To be honest, this is the part we're not quite sure about yet. However, we do have a few ideas/options for how to measure the success of our model.

Our first option is to have a separate intent classification model (perhaps simply the vanilla tensorflow GAN-BERT), that classifies the intent of the question and compares that to the classified intent of the answer. However, using GAN-BERT to test our model would be exceptionally difficult, because it would essentially mean building another model as well as getting all the data requisite to train such a model.

Our second option is to manually test our chatbot using human testers (that is, ourselves). Each of us can dedicate a few hours of time by assigning a score of 0 to 10 for how accurate we think the chatbot is, and then we can take the average of our scores. This is often common practice when it comes to measuring chatbot's success, so this is quite viable.

A third option we have (which may be our best option), is comparing the generated answer with our expected answer. However, because sentences can be phrased very differently and yet still be the same, we want to strip the expected answer of all unnecessary information and just check our generated answer for essential data. When it comes to extracting information, the NLTK library would be incredibly helpful. We could also compare individuals words' embeddings for generated and expected answers.

Our base goal is to have more than 50% accuracy for whatever metric we use to compare outputted data to labels. We also want our model to work with at least 25% accuracy for unlabeled data. Our target goal is fairly to our base goal, but we would like to have 60% and 30% accuracy for labeled and unlabeled data, respectively. Our stretch goal is to have 70% and 35% accuracy for labeled and unlabeled data.

Ethics

What broader societal issues are relevant to your chosen problem space?

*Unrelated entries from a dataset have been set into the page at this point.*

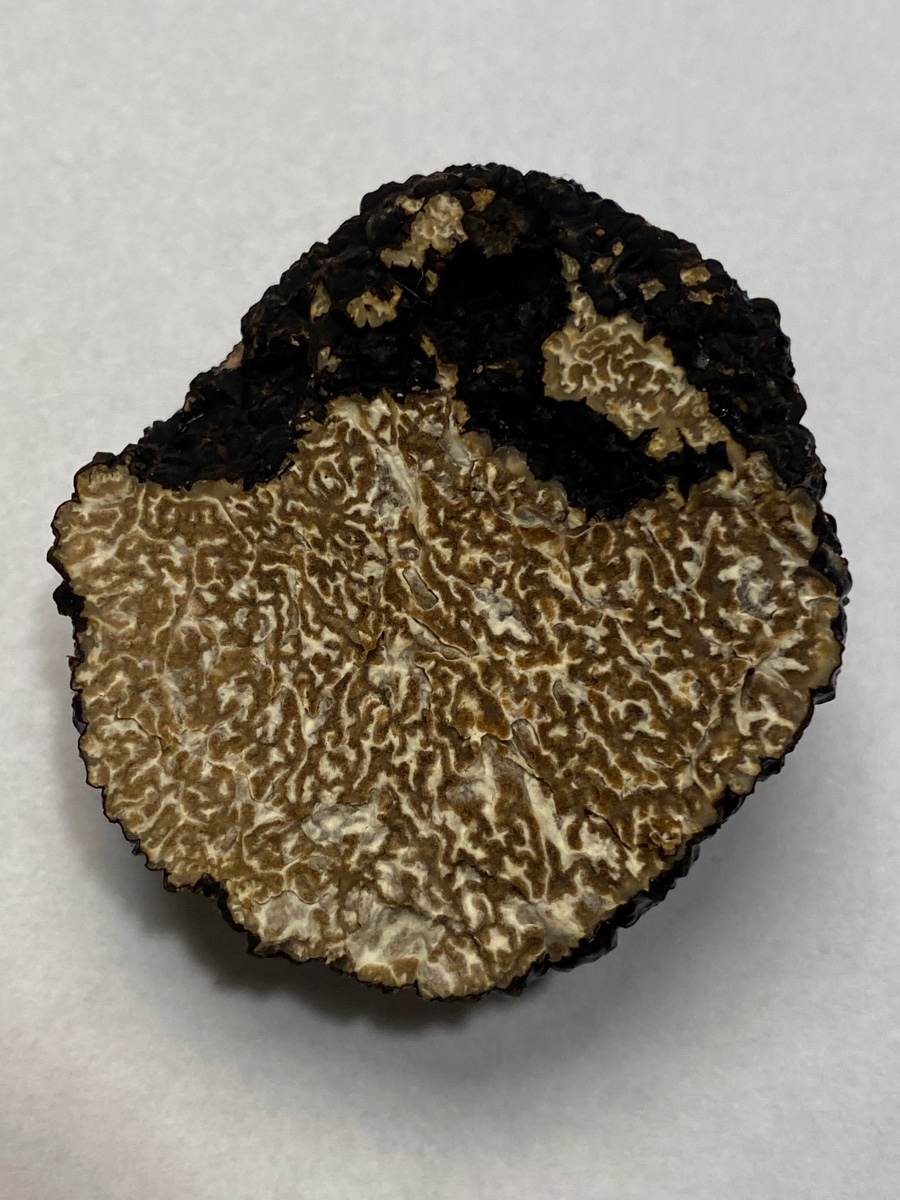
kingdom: Fungi
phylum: Ascomycota
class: Pezizomycetes
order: Pezizales
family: Tuberaceae
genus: Tuber
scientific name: Tuber aestivum
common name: sommer-trøffel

We are concerned about the environmental impact of our model. Using a GAN-BERT model is much preferable, in terms of environmental impact, to a BERT model, because we are doing transfer learning for the encoder. By using a semi-supervised model, we hope to be less reliant on labeled data. Labeled data, in general, is something that we would want to avoid using in overly large amounts, because human time is a limited resource, and should not be wasted on monotous and unfulfilling tasks.

We are also concerned about what to when the questions asked have negative intent (such as questions with a clearly discriminatory purpose). In that case, we would hope to avoid generating answers that match the purpose of the question. We are tackling this by creating questions unsuitable for the model to answer, and pairing it with the default "n/a" answer from the model.

What is your dataset? Are there any concerns about how it was collected, or labeled? Is it representative? What kind of underlying historical or societal biases might it contain?

Our dataset is a Wikipedia question and answer dataset. Because these questions are inherently of the question & answer model, even though they are on a site like Wikipedia that generally encourages neutral discussion, that doesn't mean they are free from destrucitve opinions. In addition, Wikipedia is free to be edited by anyone, so certain bits of biased information might slip through the cracks. Plus, Wikipedia is not totally representative of everyone in the world, as it is a dataset that only those with certain privileges, like regular access/understanding of the web, can truly benefit from.